Aside from undercutting the Lotus and the BMW in mass by 190 lb. and a whopping 380 lb. respectively, the Cayman R’s real talent resides in its unflappable track dynamics and tailor-made driver interface. The 20-mm lower suspension gains stiffer springs, anti-roll bars and dampers (PASM isn’t available), complemented by a slightly wider track (4 mm front, 2 mm rear) and larger 19-in. wheels, weighing in at a trim 22 lb. per corner.
This is a car that epitomizes the advantages of the mid-engine layout—almost without the prerequisite of driving skill—as it translates even ham-fisted steering inputs into the graceful kinematics you originally intended. “You can basically drive the Cayman hard everywhere,” exclaims Bailey. The 6-speed manual gearbox is as good as they get, blending positive engagement with creamy fluidity.

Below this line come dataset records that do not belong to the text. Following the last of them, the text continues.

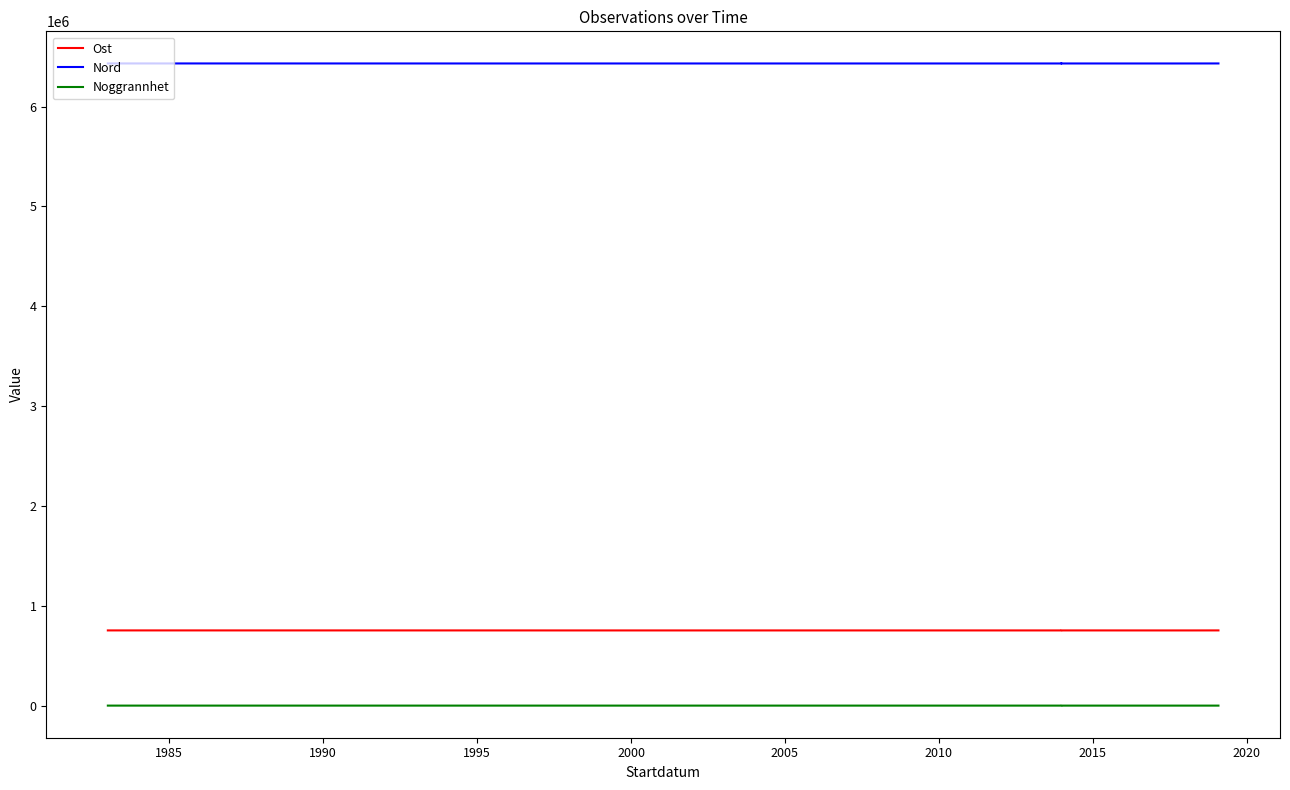

How many interior local peaks does the Ost series have?

2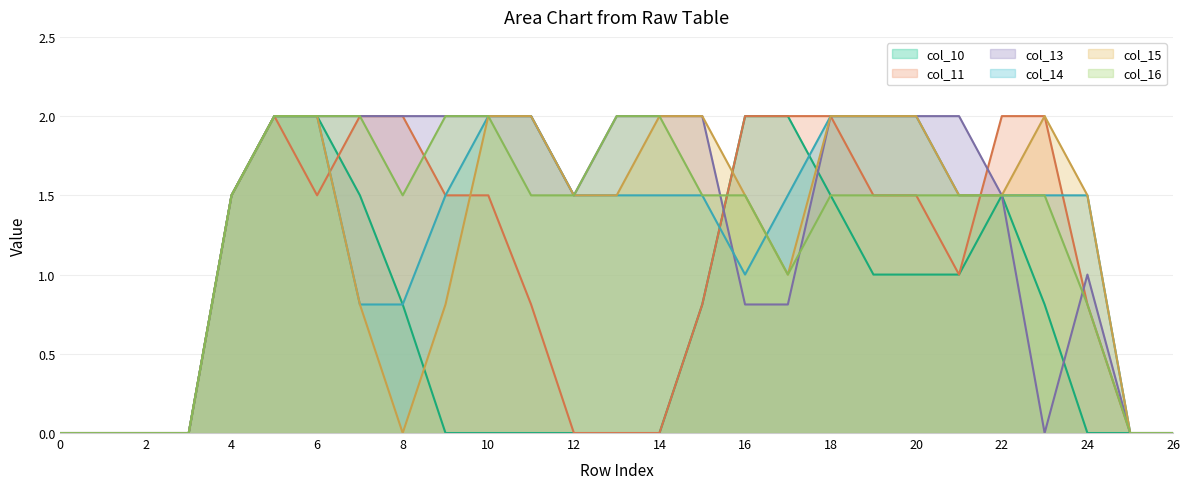

What is the spread (max minus min) of values at 22?

0.5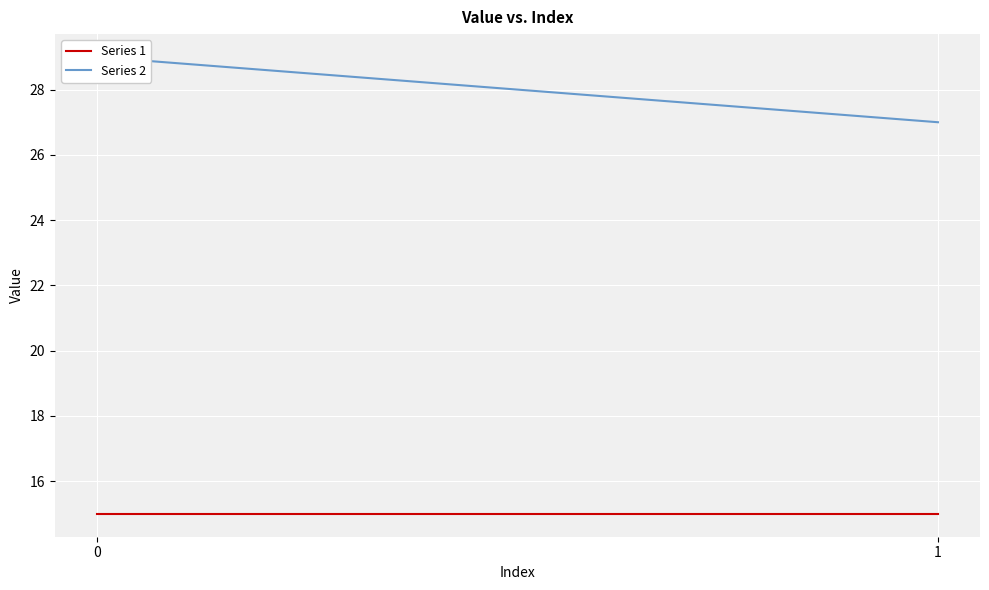

What is the value of the Series 2 point at the 2nd from the left?

27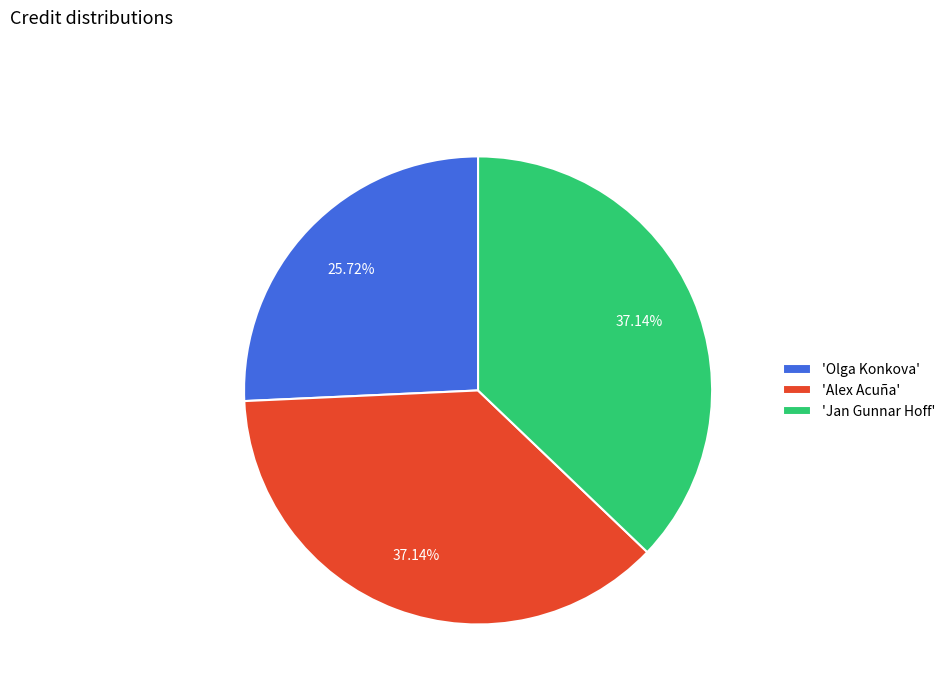

Is there a majority slice in this chart?

No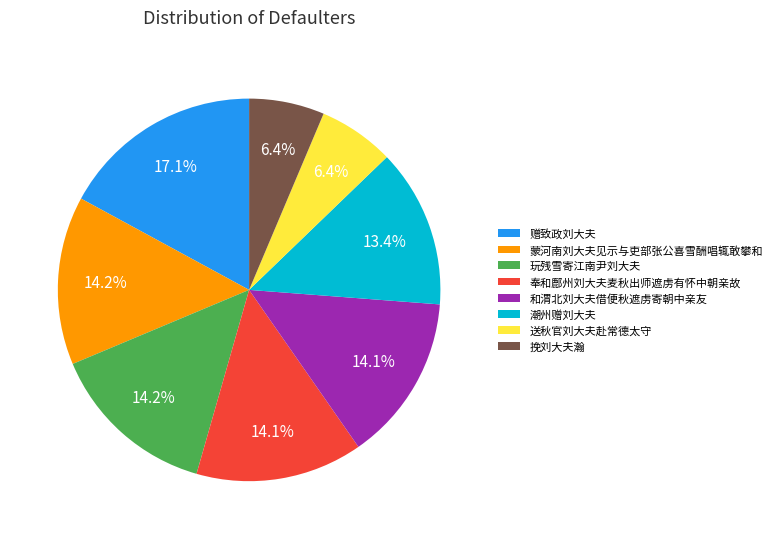

Combined, what portion of the pie is 赠致政刘大夫 and 和渭北刘大夫借便秋遮虏寄朝中亲友?

31.2%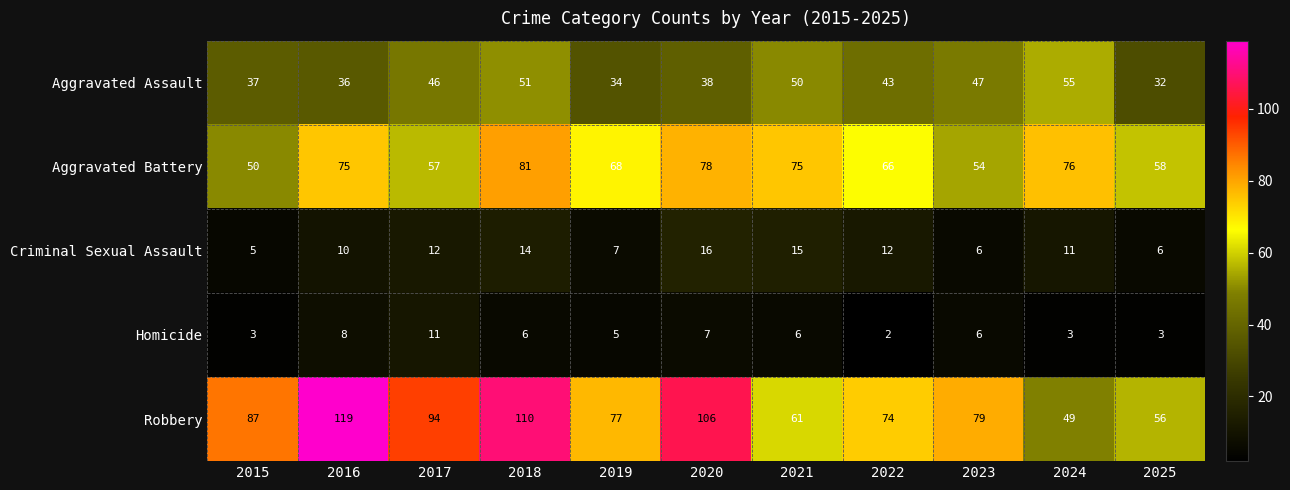

At which label is Aggravated Battery closest to 65?

2022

The biggest ticket items on the parts list were the $8150 carbon-ceramic brakes—money well spent. Though they don’t quite have the initial bite or as firm a pedal as the Evora’s AP racing setup, they seem to have the highest stopping power and are fadeless lap after lap.
Although I agree with Kim’s comment about the rear wing being “a bit on the weenie side,” it does reduce lift by 40 percent over the rear axle. And yes, although the Porsche fails to match the Evora S’ overall performance scores and lap times, the Cayman R still surprisingly ends up on top—having approached the battle with the best balanced repertoire of the three.
So which one?
Conclusion
We assign numerical values to these tests because people demand a winner. The Porsche earns a landslide victory here, even when factoring in the price. In this test, though, it’s clear that each car has particular advantages, so it all boils down to this: BMW’s bang for the buck, Porsche’s complete package or Lotus’ dominating performance? Which is most important to you?